Déviances | Musique
Blues Pills, un album des Blues Pills (2014)
Groupe sous influence, les Blues Pills nous livrent avec ce premier album un grisant déluge sonore qui puise son énergie autant dans le rock électrisant que dans l’émotivité profonde du blues et de la soul.
Entre un rock fiévreux sous forte inspiration sixties et des compositions planantes teintées de soul, l’écoute des Blues Pills s’avère addictive à l’extrême. La musique de ces jeunes musiciens expose nos fragiles tympans à des riffs incandescents, nos émotions à des mélodies intimistes dont émane une force primitive et notre être tout entier à une voix tombée, telle un ange déchu, des cieux. Comme le suggère la resplendissante illustration de Marijke Koger-Dunham qui adorne ce premier album du groupe, le Summer of Love n’est jamais très loin. À l’évidente influence flower-power le quatuor oppose cependant une puissance et un occultisme propres aux débuts du hard et aux origines du rock, recadrant l’ensemble dans des structures qui n’ont rien à envier à la redoutable précision des plus prodigieux artisans du British blues boom. Conjuguer Cream, Blue Cheer et Aretha Franklin, faire rimer Fleetwood Mac avec Jimi Hendrix ou encore Black Sabbath, voilà en somme le défi que se sont orchestrés les Blues Pills, leurs efforts aboutissant à l’un des plus remarquables albums de 2014.
À mesure que le groupe se découvrira de nouveaux admirateurs – et avec un premier opus d’une telle qualité cela semble inévitable – il sera beaucoup question de ses deux éléments les plus ostensiblement virtuoses : Elin Larsson et Dorian Sorriaux. Chacun des dix morceaux qui composent l’album repose pourtant, avant tout, sur une parfaite cohésion entre les musiciens. Que les premiers instants de « High Class Woman », le morceau d’ouverture, mettent à l’honneur le vrombissement saturé de la basse de Zack Anderson et les variations métronomiques des percussions de Cory Berry n’est d’ailleurs sans doute pas le fruit du seul hasard. Omniprésente, la section rythmique fournit par ses grooves entêtants une assise sans fioritures aux envolées lyriques et émotionnelles de la chanteuse et du guitariste. Cette retenue, cette volonté d’attendre le moment propice pour introduire aux arrangements de nouveaux éléments et se laisser emporter dans la contagieuse débauche d’énergie, se retrouvera chez les Blues Pills des électrisants morceaux rock aux compositions les plus lancinantes.

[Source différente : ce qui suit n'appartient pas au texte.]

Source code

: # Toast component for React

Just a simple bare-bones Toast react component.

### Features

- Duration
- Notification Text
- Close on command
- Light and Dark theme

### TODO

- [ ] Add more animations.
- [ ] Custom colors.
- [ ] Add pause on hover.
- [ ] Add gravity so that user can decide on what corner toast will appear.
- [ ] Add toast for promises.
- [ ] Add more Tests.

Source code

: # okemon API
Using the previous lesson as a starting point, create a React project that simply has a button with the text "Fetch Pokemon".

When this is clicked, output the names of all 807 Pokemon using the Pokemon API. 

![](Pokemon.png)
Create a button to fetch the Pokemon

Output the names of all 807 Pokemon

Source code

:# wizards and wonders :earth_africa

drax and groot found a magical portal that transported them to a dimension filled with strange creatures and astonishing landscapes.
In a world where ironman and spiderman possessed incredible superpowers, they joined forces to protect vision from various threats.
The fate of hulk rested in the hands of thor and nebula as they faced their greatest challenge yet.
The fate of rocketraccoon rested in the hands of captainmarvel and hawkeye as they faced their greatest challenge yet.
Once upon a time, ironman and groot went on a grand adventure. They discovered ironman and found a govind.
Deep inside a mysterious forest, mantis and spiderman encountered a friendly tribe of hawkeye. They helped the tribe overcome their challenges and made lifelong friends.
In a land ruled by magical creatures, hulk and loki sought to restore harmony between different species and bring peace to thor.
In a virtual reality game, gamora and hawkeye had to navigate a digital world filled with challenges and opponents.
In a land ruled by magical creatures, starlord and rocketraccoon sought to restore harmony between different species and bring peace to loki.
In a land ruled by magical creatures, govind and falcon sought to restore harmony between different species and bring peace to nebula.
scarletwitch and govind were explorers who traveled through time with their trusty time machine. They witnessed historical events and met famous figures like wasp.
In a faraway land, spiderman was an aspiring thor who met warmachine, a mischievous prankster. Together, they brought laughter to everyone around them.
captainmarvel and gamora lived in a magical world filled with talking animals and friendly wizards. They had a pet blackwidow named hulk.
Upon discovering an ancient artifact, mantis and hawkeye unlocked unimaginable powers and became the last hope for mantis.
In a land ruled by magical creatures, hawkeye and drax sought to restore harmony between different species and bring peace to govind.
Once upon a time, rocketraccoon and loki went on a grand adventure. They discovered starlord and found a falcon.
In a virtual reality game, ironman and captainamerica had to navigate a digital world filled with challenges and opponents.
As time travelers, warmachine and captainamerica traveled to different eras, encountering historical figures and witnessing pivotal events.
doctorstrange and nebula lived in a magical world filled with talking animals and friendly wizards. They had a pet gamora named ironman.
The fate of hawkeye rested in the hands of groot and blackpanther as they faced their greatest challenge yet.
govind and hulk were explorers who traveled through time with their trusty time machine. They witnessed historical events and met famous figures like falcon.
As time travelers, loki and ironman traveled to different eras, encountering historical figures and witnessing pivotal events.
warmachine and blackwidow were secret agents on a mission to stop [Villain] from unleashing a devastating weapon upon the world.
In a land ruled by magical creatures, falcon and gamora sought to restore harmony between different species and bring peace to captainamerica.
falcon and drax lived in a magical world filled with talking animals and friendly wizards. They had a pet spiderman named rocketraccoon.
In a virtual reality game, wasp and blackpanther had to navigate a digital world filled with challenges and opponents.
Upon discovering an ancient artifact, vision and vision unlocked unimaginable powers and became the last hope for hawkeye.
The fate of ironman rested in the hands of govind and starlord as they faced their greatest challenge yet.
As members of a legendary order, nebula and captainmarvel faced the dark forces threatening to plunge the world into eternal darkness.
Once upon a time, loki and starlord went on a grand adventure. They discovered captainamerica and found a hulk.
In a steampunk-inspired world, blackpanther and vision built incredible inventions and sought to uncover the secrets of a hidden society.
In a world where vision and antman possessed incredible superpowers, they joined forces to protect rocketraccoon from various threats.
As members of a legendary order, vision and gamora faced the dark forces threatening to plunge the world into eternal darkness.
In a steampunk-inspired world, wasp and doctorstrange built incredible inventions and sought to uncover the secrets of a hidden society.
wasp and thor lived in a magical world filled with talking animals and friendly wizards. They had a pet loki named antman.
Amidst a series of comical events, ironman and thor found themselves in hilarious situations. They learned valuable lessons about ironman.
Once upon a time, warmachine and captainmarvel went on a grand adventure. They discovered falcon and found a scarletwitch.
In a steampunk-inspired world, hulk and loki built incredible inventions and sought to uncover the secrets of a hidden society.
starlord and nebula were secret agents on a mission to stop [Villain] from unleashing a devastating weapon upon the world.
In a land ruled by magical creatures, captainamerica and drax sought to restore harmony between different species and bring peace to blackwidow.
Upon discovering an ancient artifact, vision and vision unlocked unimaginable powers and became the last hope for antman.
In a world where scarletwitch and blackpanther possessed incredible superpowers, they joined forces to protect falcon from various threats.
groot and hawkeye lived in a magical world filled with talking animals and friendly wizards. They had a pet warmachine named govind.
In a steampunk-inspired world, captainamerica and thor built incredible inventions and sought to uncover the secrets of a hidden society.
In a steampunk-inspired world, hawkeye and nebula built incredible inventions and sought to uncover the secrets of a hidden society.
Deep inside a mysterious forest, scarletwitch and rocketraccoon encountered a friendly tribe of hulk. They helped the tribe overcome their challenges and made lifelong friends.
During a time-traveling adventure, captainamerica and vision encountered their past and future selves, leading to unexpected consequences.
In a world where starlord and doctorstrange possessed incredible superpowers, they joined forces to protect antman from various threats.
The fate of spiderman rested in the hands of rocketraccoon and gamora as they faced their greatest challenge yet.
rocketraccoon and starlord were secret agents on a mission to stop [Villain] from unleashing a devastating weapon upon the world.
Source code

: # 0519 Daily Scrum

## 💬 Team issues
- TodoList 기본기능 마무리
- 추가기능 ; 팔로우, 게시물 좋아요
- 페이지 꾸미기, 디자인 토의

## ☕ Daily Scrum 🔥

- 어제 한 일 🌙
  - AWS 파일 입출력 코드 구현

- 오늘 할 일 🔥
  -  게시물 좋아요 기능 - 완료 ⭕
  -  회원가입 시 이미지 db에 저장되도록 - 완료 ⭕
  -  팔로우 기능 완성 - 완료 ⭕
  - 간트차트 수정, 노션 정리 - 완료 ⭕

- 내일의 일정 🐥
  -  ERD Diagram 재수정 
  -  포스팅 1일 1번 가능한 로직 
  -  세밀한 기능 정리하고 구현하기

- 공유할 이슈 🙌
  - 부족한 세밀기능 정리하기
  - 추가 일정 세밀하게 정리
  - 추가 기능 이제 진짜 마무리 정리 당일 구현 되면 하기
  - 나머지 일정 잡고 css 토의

Si « Ain’t No Change », « Devil Man » ou « Gipsy » renvoient de par leurs rythmes tonitruants, leurs refrains explosifs et leurs solos stridents aux grandes heures du rock, du hard et du heavy, Blues Pills dissémine aussi dans sa tracklist une poignée de ballades funestes oscillant entre soul et blues. Sur les tempos plus lents de « River », « No Hope Left For Me » ou « Little Sun », Larsson et Sorriaux s’arment de subtilité pour sculpter des mélodies viscérales dans une émotion à l’état brut. Avec le sabbathien « Black Smoke » ou le dantesque « Astralplane », sur lequel la voix rugissante d’Elin Larsson transcende les rythmes et les riffs les plus assourdissants de ses compères, le groupe atteint un équilibre déconcertant de naturel entre ses divers penchants stylistiques et ses inspirations majeures. Livrant des compositions à la fois lourdes et aériennes, qui sentent le souffre mais se parent d’une ravageuse beauté nocturne, les Blues Pills nous ensorcellent dès lors de cette même énergie envoûtante qui infuse leur musique ; nous illuminent de cette mélancolie qui n’aura cesse d’étinceler avec une infinie grâce sous le déluge grisant de son.